What you need to do:
Only the text carries over: repeat the records exactly and drop the images.
==== Data records ====
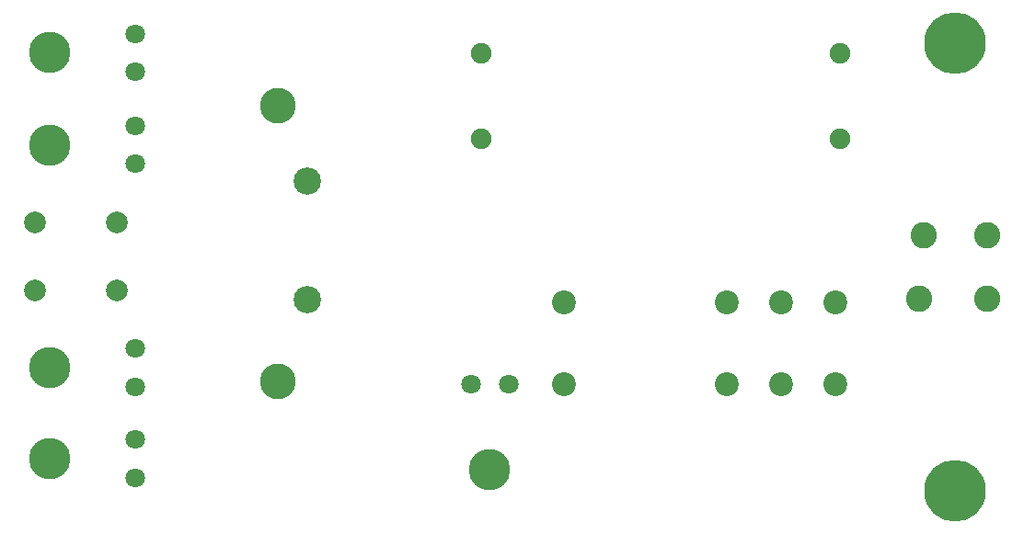
<source format=gbr>
G04 #@! TF.FileFunction,Soldermask,Bot*
%FSLAX46Y46*%
G04 Gerber Fmt 4.6, Leading zero omitted, Abs format (unit mm)*
G04 Created by KiCad (PCBNEW 4.0.7-e2-6376~58~ubuntu16.04.1) date Thu Mar  8 23:26:20 2018*
%MOMM*%
%LPD*%
G01*
G04 APERTURE LIST*
%ADD10C,0.100000*%
%ADD11C,2.520000*%
%ADD12C,3.300000*%
%ADD13C,1.900000*%
%ADD14C,2.420000*%
%ADD15C,5.680000*%
%ADD16C,2.200000*%
%ADD17C,2.000000*%
%ADD18C,1.797000*%
%ADD19C,3.800000*%
G04 APERTURE END LIST*
D10*
D11*
X129286000Y-56007000D03*
X129286000Y-45107000D03*
D12*
X126616000Y-63500000D03*
X126616000Y-38100000D03*
D13*
X178308000Y-33274000D03*
X145308000Y-33274000D03*
D14*
X185564000Y-55880000D03*
X186000000Y-50040000D03*
X191850000Y-50040000D03*
X191850000Y-55880000D03*
D15*
X188930000Y-32350000D03*
X188930000Y-73570000D03*
D16*
X172908000Y-56254000D03*
X172908000Y-63754000D03*
X167908000Y-63754000D03*
X152908000Y-63754000D03*
X152908000Y-56254000D03*
X167908000Y-56254000D03*
X177908000Y-63754000D03*
X177908000Y-56254000D03*
D17*
X104267000Y-55118000D03*
X111767000Y-55128000D03*
X111760000Y-48895000D03*
X104260000Y-48885000D03*
D18*
X113500000Y-35000000D03*
X113500000Y-31500000D03*
D19*
X105590000Y-33250000D03*
D18*
X113500000Y-72390000D03*
X113500000Y-68890000D03*
D19*
X105590000Y-70640000D03*
D18*
X147828000Y-63754000D03*
X144328000Y-63754000D03*
D19*
X146078000Y-71664000D03*
D18*
X113500000Y-43500000D03*
X113500000Y-40000000D03*
D19*
X105590000Y-41750000D03*
D18*
X113500000Y-64000000D03*
X113500000Y-60500000D03*
D19*
X105590000Y-62250000D03*
D13*
X178308000Y-41148000D03*
X145308000Y-41148000D03*
M02*

</source>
====
Your solution:
<source format=gbr>
G04 #@! TF.FileFunction,Soldermask,Bot*
%FSLAX46Y46*%
G04 Gerber Fmt 4.6, Leading zero omitted, Abs format (unit mm)*
G04 Created by KiCad (PCBNEW 4.0.7-e2-6376~58~ubuntu16.04.1) date Thu Mar  8 23:26:20 2018*
%MOMM*%
%LPD*%
G01*
G04 APERTURE LIST*
%ADD10C,0.100000*%
%ADD11C,2.520000*%
%ADD12C,3.300000*%
%ADD13C,1.900000*%
%ADD14C,2.420000*%
%ADD15C,5.680000*%
%ADD16C,2.200000*%
%ADD17C,2.000000*%
%ADD18C,1.797000*%
%ADD19C,3.800000*%
G04 APERTURE END LIST*
D10*
D11*
X129286000Y-56007000D03*
X129286000Y-45107000D03*
D12*
X126616000Y-63500000D03*
X126616000Y-38100000D03*
D13*
X178308000Y-33274000D03*
X145308000Y-33274000D03*
D14*
X185564000Y-55880000D03*
X186000000Y-50040000D03*
X191850000Y-50040000D03*
X191850000Y-55880000D03*
D15*
X188930000Y-32350000D03*
X188930000Y-73570000D03*
D16*
X172908000Y-56254000D03*
X172908000Y-63754000D03*
X167908000Y-63754000D03*
X152908000Y-63754000D03*
X152908000Y-56254000D03*
X167908000Y-56254000D03*
X177908000Y-63754000D03*
X177908000Y-56254000D03*
D17*
X104267000Y-55118000D03*
X111767000Y-55128000D03*
X111760000Y-48895000D03*
X104260000Y-48885000D03*
D18*
X113500000Y-35000000D03*
X113500000Y-31500000D03*
D19*
X105590000Y-33250000D03*
D18*
X113500000Y-72390000D03*
X113500000Y-68890000D03*
D19*
X105590000Y-70640000D03*
D18*
X147828000Y-63754000D03*
X144328000Y-63754000D03*
D19*
X146078000Y-71664000D03*
D18*
X113500000Y-43500000D03*
X113500000Y-40000000D03*
D19*
X105590000Y-41750000D03*
D18*
X113500000Y-64000000D03*
X113500000Y-60500000D03*
D19*
X105590000Y-62250000D03*
D13*
X178308000Y-41148000D03*
X145308000Y-41148000D03*
M02*

</source>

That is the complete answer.